> **RECORDS SUPPLIED**
-----

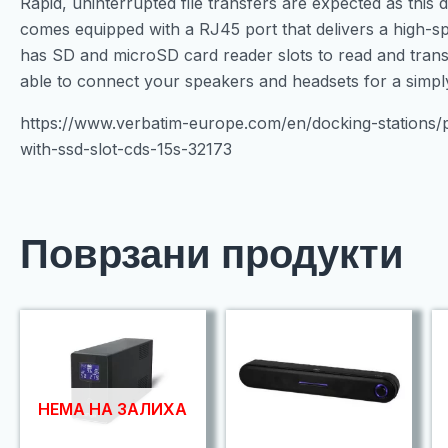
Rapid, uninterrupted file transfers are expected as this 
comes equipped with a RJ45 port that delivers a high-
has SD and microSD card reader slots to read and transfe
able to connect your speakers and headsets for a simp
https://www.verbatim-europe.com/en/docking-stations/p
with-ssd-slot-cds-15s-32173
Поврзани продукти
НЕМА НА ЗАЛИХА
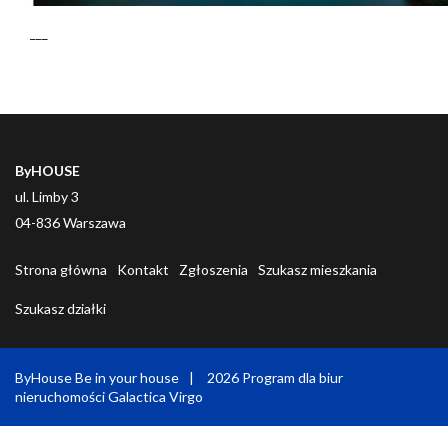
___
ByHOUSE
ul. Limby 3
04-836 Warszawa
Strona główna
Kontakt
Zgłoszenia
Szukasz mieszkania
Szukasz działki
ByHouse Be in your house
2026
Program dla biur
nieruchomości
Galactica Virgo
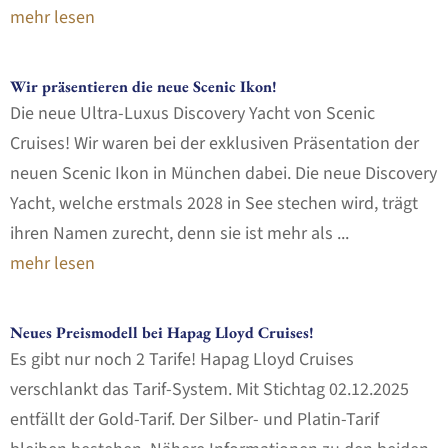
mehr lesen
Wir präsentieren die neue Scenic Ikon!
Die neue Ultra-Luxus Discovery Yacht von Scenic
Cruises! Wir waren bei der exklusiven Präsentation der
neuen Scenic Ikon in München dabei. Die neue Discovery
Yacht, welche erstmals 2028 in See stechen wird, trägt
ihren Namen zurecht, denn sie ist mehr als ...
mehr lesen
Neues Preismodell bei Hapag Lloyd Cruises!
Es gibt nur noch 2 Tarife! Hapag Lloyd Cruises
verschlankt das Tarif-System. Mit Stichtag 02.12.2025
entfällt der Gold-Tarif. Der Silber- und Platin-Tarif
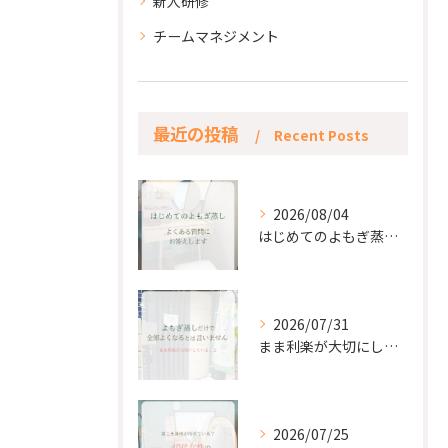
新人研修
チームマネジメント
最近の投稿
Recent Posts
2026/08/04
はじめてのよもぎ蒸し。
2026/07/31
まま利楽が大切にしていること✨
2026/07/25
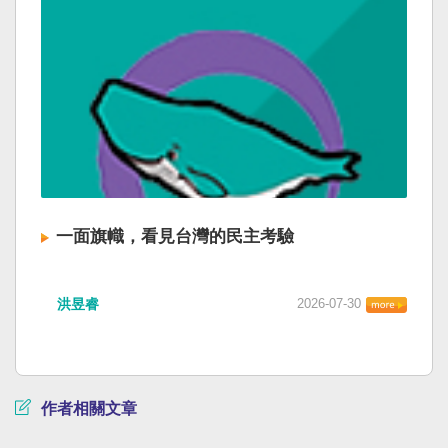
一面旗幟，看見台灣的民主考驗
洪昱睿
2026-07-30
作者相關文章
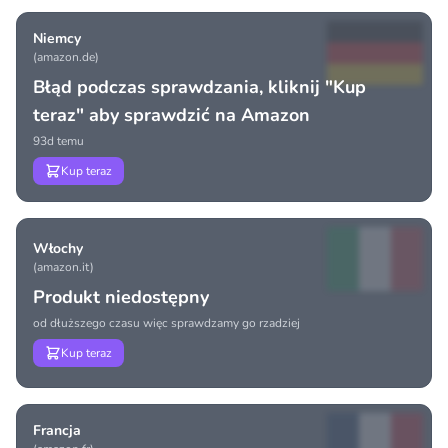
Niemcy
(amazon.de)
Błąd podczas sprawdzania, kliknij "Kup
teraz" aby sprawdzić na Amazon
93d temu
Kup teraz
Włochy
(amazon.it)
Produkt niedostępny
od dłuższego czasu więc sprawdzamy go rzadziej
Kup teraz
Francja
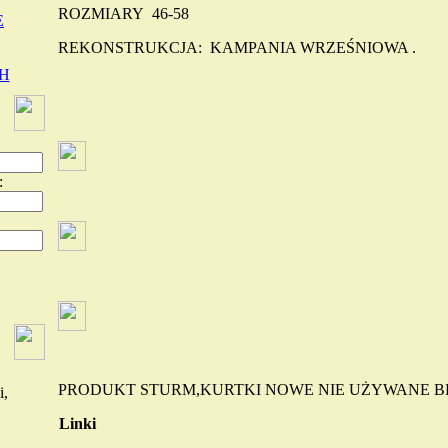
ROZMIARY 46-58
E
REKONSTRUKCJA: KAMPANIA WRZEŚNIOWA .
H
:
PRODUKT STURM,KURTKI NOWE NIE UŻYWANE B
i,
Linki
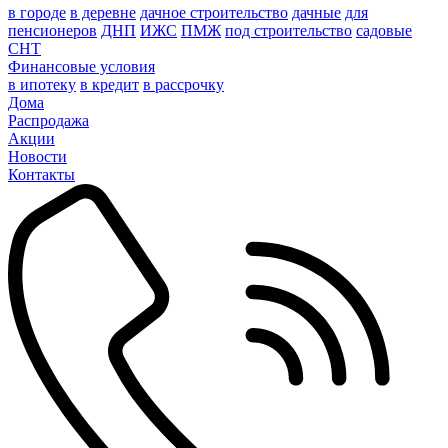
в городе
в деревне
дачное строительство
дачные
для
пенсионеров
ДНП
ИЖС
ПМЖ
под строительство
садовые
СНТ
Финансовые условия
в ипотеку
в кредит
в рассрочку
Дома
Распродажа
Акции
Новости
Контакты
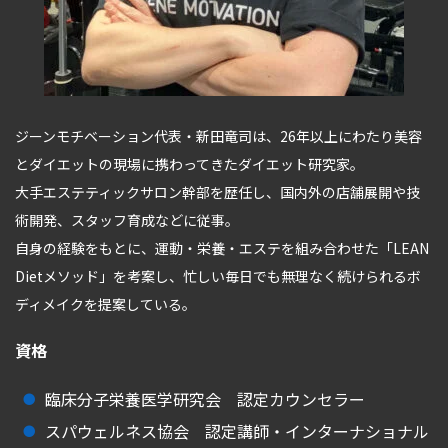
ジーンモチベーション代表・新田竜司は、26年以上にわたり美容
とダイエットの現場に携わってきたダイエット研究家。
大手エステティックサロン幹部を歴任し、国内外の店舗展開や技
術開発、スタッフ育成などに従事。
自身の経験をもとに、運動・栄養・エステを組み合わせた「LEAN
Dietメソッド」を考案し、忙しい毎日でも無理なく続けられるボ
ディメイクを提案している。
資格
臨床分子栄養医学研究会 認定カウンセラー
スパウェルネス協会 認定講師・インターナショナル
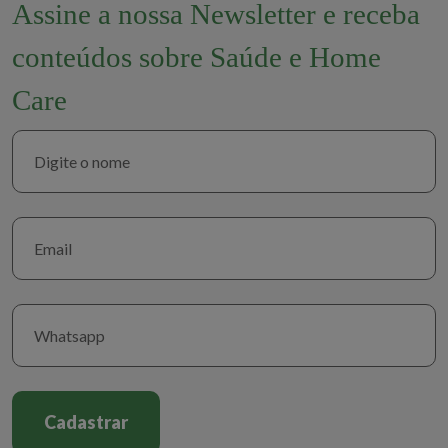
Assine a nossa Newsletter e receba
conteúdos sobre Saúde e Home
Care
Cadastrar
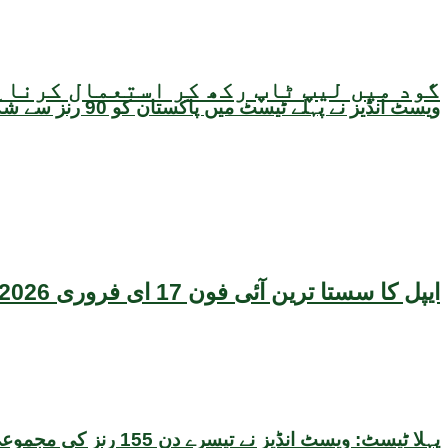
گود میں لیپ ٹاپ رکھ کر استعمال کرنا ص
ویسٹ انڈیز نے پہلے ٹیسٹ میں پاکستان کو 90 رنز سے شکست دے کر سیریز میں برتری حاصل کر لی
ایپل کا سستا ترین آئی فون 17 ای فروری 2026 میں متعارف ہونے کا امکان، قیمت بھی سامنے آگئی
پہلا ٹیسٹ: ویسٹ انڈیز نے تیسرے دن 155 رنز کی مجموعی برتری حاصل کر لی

-----

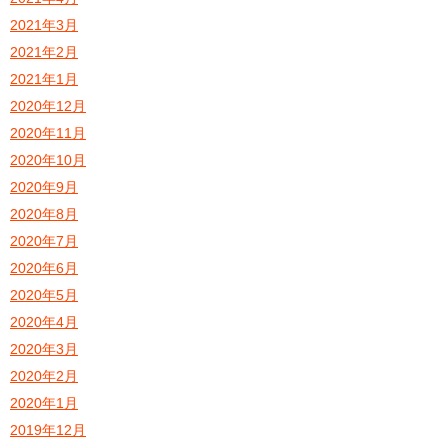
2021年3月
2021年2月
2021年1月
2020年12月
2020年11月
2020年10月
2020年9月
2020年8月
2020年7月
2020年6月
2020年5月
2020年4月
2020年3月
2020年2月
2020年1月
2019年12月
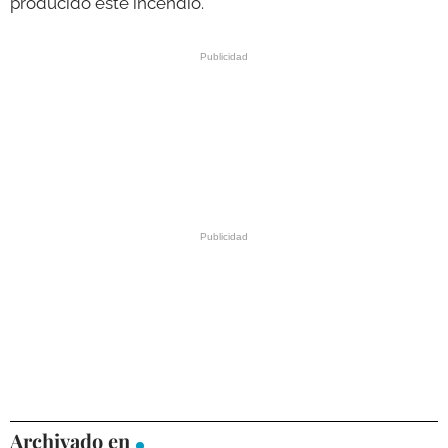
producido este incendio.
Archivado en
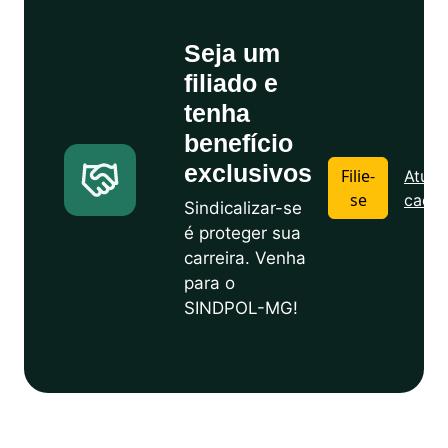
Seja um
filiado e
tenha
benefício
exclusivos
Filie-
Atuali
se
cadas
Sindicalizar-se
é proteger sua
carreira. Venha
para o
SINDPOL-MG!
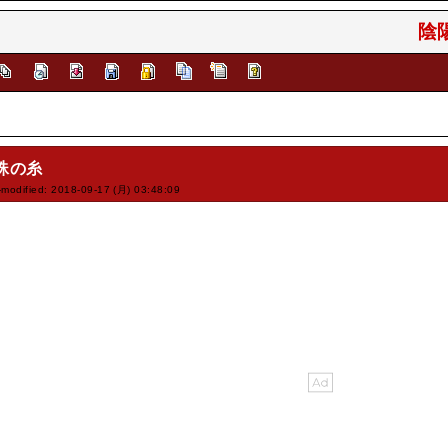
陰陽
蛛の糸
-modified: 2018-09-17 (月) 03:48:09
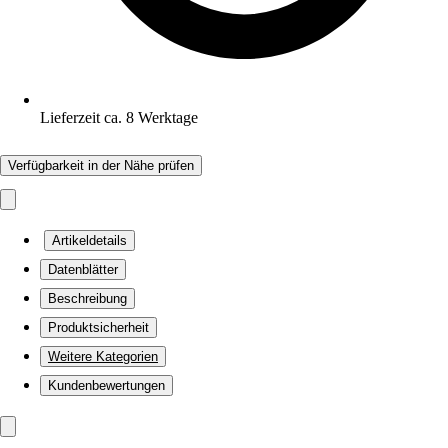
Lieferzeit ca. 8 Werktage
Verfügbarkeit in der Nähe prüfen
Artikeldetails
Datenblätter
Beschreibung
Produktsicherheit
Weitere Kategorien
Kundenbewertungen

-----

From the data above, copy each line that holds "برتری".

ویسٹ انڈیز نے پہلے ٹیسٹ میں پاکستان کو 90 رنز سے شکست دے کر سیریز میں برتری حاصل کر لی
پہلا ٹیسٹ: ویسٹ انڈیز نے تیسرے دن 155 رنز کی مجموعی برتری حاصل کر لی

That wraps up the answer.